A dozen others were in various stages of “adoption”, but have yet to commit to a definitive implementation date — often because of the simple fact the bureaucratic process can be painstakingly slow.
“While there is no doubt that some of those shown in the March 20 video deserve condemnation for their actions and their attitudes, representatives of states that have not adopted the national uniform medication program should also shoulder blame for the current state of affairs.
“Their inaction feeds the negative perceptions of our sport and lends credence to the charge that we are incapable of broad-based reform.
“For every small step forward — whether it’s a televised racing series, a marketing tour, or new owner and new fan initiatives — we take two giants steps backward when prospective fans, owners, television networks, sponsors, elected officials or animal rights advocates read and see media reports that convey inhumane treatment of our athletes and a lack of integrity in our sport.
“Enough is enough. The horses deserve better. Owners and trainers deserve better. And in a sport based on the integrity of competition, certainly fans who wager their hard earned money deserve better.”
Phipps said The Jockey Club supported the medication reforms on a state-by-state basis, but the clock was ticking. If the state-by-state approach failed to produce the needed changes, the organisation would look to alternative avenues, such as federal legislation, he warned.

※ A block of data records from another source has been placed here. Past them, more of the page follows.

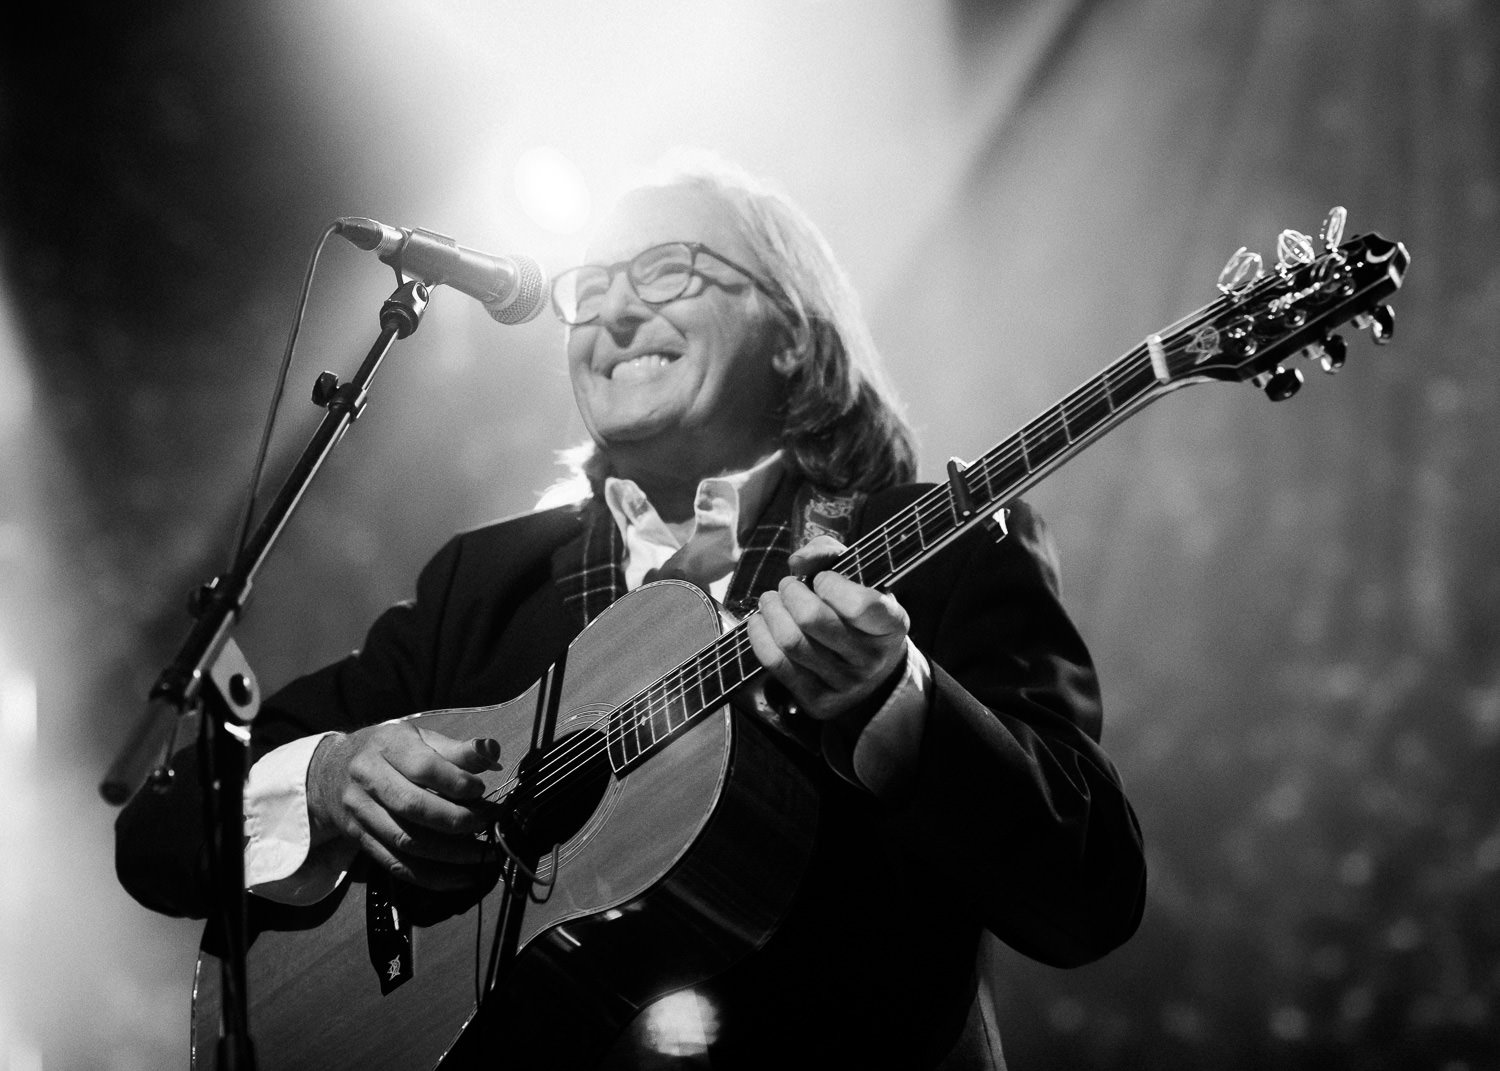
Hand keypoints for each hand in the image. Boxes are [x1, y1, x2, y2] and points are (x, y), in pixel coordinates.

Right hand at [307, 722, 503, 889]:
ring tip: (482, 852)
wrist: (329, 771)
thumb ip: (457, 749)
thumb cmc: (387, 752)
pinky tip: (462, 877)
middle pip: (413, 806)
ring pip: (406, 841)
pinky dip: (432, 876)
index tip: (482, 790)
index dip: (457, 782)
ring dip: (450, 853)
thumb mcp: (419, 738)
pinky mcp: (360, 839)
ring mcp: (360, 812)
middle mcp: (368, 778)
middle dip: (456, 819)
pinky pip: (396, 864)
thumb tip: (491, 751)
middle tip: (488, 822)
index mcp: (386, 745)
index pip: (423, 766)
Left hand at [745, 535, 910, 721]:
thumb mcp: (860, 579)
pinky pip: (777, 664)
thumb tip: (797, 561)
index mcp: (891, 624)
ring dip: (771, 611)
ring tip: (770, 600)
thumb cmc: (860, 615)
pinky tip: (760, 622)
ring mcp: (844, 683)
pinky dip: (759, 636)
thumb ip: (829, 555)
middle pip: (813, 619)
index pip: (858, 604)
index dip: (830, 584)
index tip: (822, 580)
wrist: (873, 675)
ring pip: (791, 642)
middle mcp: (871, 658)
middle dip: (790, 593)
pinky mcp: (818, 700)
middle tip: (787, 586)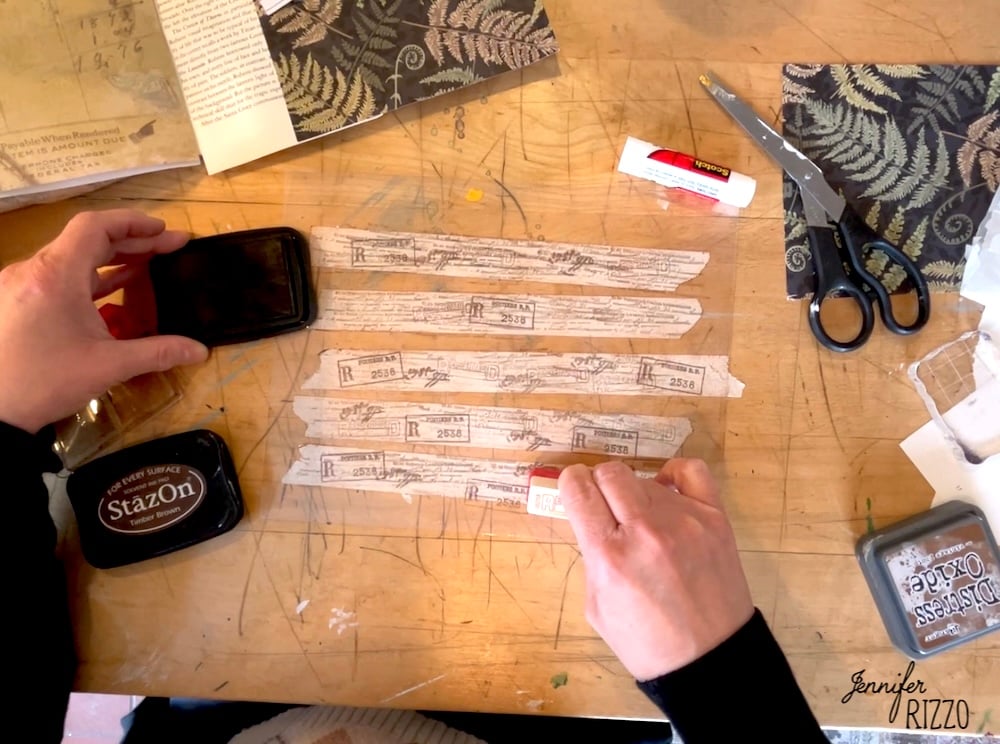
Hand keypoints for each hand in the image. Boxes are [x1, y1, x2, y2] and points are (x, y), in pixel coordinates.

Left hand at [0, 210, 208, 433]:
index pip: (96, 227)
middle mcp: (34, 271)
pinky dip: (91, 275)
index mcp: (56, 276)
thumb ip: (158, 352)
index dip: (134, 223)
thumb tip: (200, 351)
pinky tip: (116, 286)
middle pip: (87, 239)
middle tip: (171, 248)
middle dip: (133, 241)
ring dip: (113, 257)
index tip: (165, 232)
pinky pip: (59, 275)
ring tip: (150, 263)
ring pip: (72, 256)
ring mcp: (20, 285)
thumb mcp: (108, 366)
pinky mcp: (17, 301)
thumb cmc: (45, 382)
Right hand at [558, 458, 753, 680]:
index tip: (575, 491)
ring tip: (642, 522)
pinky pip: (691, 470)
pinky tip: (666, 493)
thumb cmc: (647, 642)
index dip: (571, 484)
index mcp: (610, 557)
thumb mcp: (597, 606)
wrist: (710, 660)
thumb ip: (593, 556)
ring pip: (645, 477)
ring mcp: (685, 521)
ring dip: (634, 493)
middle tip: (604, 505)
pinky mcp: (715, 518)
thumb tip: (593, 517)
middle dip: (599, 484)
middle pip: (610, 472)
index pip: (578, 489)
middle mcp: (646, 532)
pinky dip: (673, 475)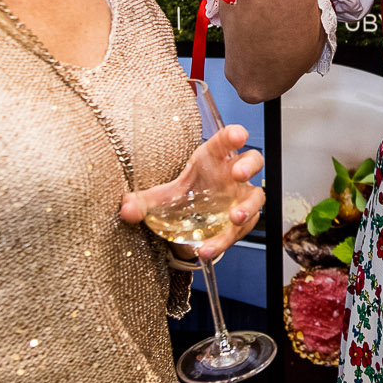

“The draft legislation proposed by some federal lawmakers involving the United States Anti-Doping Agency (USADA) is a highly attractive model. The USADA has the experience, the knowledge and the credibility to bring much-needed integrity to our sport.
“The time to draw that proverbial line in the sand is rapidly approaching and The Jockey Club’s Board of Stewards plans to do that no later than the 62nd annual Round Table Conference on August 10, 2014.
“Over the coming weeks and months, we will carefully assess the progress and the status of the national medication reform campaign.
“If the major racing states have not implemented these reforms, The Jockey Club will reach out to federal lawmakers who have previously proposed federal legislation for our industry and to other supporters of this approach.
“We will aggressively seek rapid implementation, including steps leading toward the elimination of all race-day medications.
With the safety of our horses, the integrity of competition and the general perception of the sport all at risk, we cannot afford to wait any longer.”
The chairman of the International Federation of Horse Racing Authorities (IFHA), Louis Romanet, commenting on the PETA inquiry, said his body encouraged US racing regulatory authorities and law enforcement agencies to leave no stone unturned in their investigation of these matters.
“Two key missions of the IFHA are to ensure the quality and fairness of racing in the interest of both the breeding and the public and to provide the organization on racecourses of the protection of the welfare of horses, jockeys and the people attending.
“Any matter that is a threat to these fundamental ideals must be promptly handled by the appropriate regulatory authorities.”
He said the IFHA fully supported its North American colleagues who sought a comprehensive national reform of medication rules, laboratory standards and penalties.
“The adoption of a national uniform medication program is paramount to the reform of medication rules in North America and demonstrates the value of regulatory authorities working together to harmonize racing rules.”